Bill barring transgender women and girls from athletics passes Iowa House

The bill passed with 55 voting in favor and 39 against, with one Republican voting with Democrats.


Grace Smith

House speaker Pat Grassley, R-New Hartford, speaks to start the opening of the 2022 Legislative Session at the Iowa State Capitol in Des Moines, Iowa, on Monday, Jan. 10, 2022. Grassley opened the session with a speech. During the speech, Grassley spoke about his youngest child, Chance, starting basketball as a first grader. “Let’s just say we got a little work to do on our left hand dribbling “

Meg Doster, Politics Reporter

A bill that would prevent transgender women and girls from competing on teams matching their gender identity in Iowa’s public schools, colleges, and universities passed through the Iowa House on Monday night after over three hours of debate. 

House File 2416 would divide sports teams by sex in public school districts, accredited non-public schools, regent institutions, community colleges, and other higher education institutions.

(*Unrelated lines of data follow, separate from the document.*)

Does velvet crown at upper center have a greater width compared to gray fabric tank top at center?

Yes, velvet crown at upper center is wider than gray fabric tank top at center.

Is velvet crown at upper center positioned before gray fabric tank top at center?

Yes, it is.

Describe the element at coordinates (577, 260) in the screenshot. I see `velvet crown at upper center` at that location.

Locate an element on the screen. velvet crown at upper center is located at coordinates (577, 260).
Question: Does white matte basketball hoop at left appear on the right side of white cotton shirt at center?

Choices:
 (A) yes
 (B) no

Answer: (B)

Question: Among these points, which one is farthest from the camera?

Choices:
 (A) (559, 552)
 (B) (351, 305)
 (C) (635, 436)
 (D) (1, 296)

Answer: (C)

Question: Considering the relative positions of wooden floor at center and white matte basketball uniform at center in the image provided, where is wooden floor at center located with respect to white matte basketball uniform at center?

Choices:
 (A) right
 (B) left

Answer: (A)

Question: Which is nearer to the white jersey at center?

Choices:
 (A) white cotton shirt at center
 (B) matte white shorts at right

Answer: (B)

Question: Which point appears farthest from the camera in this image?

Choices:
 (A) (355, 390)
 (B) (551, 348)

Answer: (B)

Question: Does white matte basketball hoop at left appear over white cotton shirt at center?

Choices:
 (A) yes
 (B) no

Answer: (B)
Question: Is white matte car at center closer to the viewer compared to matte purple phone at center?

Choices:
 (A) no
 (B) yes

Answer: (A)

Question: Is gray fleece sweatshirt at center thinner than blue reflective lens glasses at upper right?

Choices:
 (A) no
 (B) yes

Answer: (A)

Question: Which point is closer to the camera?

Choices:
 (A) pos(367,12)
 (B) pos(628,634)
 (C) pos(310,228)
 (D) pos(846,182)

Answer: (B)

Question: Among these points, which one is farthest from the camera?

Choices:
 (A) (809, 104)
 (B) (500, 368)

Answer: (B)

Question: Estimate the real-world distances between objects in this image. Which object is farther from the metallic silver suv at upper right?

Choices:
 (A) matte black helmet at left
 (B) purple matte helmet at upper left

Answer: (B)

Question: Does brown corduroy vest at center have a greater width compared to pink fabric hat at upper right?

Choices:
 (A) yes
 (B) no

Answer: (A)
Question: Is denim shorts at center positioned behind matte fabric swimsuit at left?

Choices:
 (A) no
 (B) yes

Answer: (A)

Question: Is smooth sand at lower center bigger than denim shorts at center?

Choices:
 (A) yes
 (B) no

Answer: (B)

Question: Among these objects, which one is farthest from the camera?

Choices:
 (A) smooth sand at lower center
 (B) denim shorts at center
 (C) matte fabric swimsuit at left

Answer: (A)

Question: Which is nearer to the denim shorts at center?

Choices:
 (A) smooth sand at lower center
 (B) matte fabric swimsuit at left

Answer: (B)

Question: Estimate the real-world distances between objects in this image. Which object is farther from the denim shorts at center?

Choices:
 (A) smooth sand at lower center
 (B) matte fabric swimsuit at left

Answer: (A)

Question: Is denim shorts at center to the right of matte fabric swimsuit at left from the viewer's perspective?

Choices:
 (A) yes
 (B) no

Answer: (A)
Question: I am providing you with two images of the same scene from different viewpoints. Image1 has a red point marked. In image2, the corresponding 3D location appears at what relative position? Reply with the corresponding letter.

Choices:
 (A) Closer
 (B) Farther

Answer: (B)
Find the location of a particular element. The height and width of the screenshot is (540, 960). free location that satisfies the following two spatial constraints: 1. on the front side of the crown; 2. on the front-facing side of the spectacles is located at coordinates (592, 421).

The bill was introduced by Rep. Skyler Wheeler, R-Sioux, passed with 55 voting in favor and 39 against, with one Republican, Rep. Michael Bergan, R-Dorchester, voting with Democrats. 

A Senate version of the bill, Senate Study Bill 3146,  passed through the education committee last week.

The three-hour debate over the bill ran down party lines, with Democrats arguing against the bill on the basis that it’s discrimination, and Republicans arguing for it on the basis of keeping competition fair for cisgender female athletes.

RELATED: Bills targeting transgender athletes passes Iowa education committees

All but one Republican, Rep. Michael Bergan, R-Dorchester, voted for the bill, and every present Democrat voted against.

A previous version of the bill only addressed athletes in K-12 schools, but Republicans introduced and passed an amendment expanding the legislation to college sports. 

“This bill is not about discrimination,” Wheeler said. “This bill is about protection. Ladies and gentlemen, the House, it’s simple. Girls should not be sidelined in their own sports.”

Rep. Henry Stone R-Winnebago said that allowing transgender women to compete alongside cisgender women would not be fair to athletes assigned female at birth.

“Our daughters and granddaughters deserve to be given a chance to compete, but more importantly, they deserve to compete on a level playing field,” Stone said. “This bill is not state sanctioned bullying. This bill is state sanctioned fairness.”

The majority of legislators who rose in debate were Democrats speaking in opposition of the bill. 

“As a woman who has played sports my whole life. I know that the threats to women’s and girls sports are lack of funding, resources and media coverage, sexual harassment, and unequal pay,” Rep. Liz Bennett D-Cedar Rapids said. “Interestingly, I haven’t seen any bills in this chamber from the majority party addressing these issues.”

Rep. Bruce Hunter D-Des Moines, said different attributes, such as height and body mass, exist among kids who compete with each other, and that whether a child is trangender or cisgender should not be a factor in their eligibility for a team. 

“It makes little difference if your child is transgender or cisgender. How do I know? Because I’ve heard of no complaint,” Hunter said. “And Representative Wheeler can only think of one in the whole state of Iowa.”

Several Democrats said these discriminatory bills drive workers out of the state in a time when Iowa is facing a workforce crisis. 

“This is the kind of bill that drives highly trained individuals away and makes them harder to replace.” Rep. Beth Wessel-Kroeschell, D-Ames, said. “All those potential workers from out of state are wondering the same thing. Which group are you going to discriminate against next?”

The bill will now move to the Senate, where it is likely to have similar support from the Republican majority. It would then head to Gov. Kim Reynolds’ desk for a final signature before becoming law.